Sugkyi Nyima
Opéra tibétain

L’opéra tibétain ou « aché lhamo » semble remonter à la culture pré-bouddhiste bönpo. Etymologiquement, les aché lhamo sont des êtres humains habillés en divinités féminines. Cette forme d’opéra offre un exemple de la fusion entre la tradition millénaire bön et le bouddhisme. Les techniques vocales utilisées sont issues de cette ancienne culture d’essence chamaniste, qui s’est mis au service de la parole du Bouddha. Les chants sont des incantations ponctuées par le tambour et les cymbales et accompagnés de danses décrivant des cercles magiques. Chants et danses consacrent le lieu du spectacle et répandent sur l’assistance des bénédictions. La mise en scène est toujours simple, ce qui permet d’actualiser les livrets les plus mythologiques et d’allier tradition et modernité.

■ **EXERCICES**
1. Relevez, dans le texte sur l'opéra tibétain, tout ce qui ponctue ou accompagne les chants.
2. Dans le texte sur l'opéra tibétain, recopiez le passage commençant par « L’opéra tibétain ou » et se terminant par « tradition et modernité. », en remplaçant « tambour » par « gong ».

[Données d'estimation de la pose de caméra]
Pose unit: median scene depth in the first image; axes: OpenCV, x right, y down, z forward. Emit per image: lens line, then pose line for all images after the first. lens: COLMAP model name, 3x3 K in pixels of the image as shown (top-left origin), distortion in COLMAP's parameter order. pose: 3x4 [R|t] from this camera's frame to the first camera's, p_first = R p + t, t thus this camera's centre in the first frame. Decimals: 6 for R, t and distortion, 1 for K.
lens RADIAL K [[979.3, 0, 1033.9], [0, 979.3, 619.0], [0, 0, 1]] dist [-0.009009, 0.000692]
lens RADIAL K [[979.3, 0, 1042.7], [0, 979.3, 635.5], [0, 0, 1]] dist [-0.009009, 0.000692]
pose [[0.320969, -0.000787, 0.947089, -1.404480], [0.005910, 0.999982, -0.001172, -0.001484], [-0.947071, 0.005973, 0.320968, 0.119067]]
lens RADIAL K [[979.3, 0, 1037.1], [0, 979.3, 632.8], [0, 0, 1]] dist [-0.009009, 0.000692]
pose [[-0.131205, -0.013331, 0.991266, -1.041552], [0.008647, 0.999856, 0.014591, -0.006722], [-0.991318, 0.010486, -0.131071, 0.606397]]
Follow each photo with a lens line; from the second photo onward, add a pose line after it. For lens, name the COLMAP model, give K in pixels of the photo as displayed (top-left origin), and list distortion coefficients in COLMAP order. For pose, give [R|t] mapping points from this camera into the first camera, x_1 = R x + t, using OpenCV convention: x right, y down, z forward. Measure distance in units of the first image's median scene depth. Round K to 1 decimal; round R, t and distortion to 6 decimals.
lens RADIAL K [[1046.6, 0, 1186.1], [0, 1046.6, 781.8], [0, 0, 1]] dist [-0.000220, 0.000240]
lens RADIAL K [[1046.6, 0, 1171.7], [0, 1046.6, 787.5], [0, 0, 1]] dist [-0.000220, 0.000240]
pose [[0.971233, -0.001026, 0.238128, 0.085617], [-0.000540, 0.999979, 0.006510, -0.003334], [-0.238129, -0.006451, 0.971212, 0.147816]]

■ **CORRIGÉ DES ACTIVITÉS**
1. Le tambour, les cymbales et les danses décrivant des cercles magiques.

2.
L’opéra tibétain ou « aché lhamo » semble remonter à la culture pré-bouddhiste bönpo. Etymologiquement, les aché lhamo sont des êtres humains habillés en divinités féminines. Cette forme d’opéra offre un exemple de la fusion entre la tradition millénaire bön et le bouddhisme. Les techniques vocales utilisées sont issues de cette ancienne culture d’essence chamaniste, qui s’est mis au service de la parole du Bouddha. Les chants sont des incantations ponctuées par le gong et les cymbales et accompagnés de danses décrivant des cercles magiques. Chants et danses consacrent le lieu du spectacle et répandent sur l’assistance des bénédictions. La mise en scène est toujours simple, ce qui permet d’actualiser les livrets les plus mythologiques et d’allier tradition et modernité.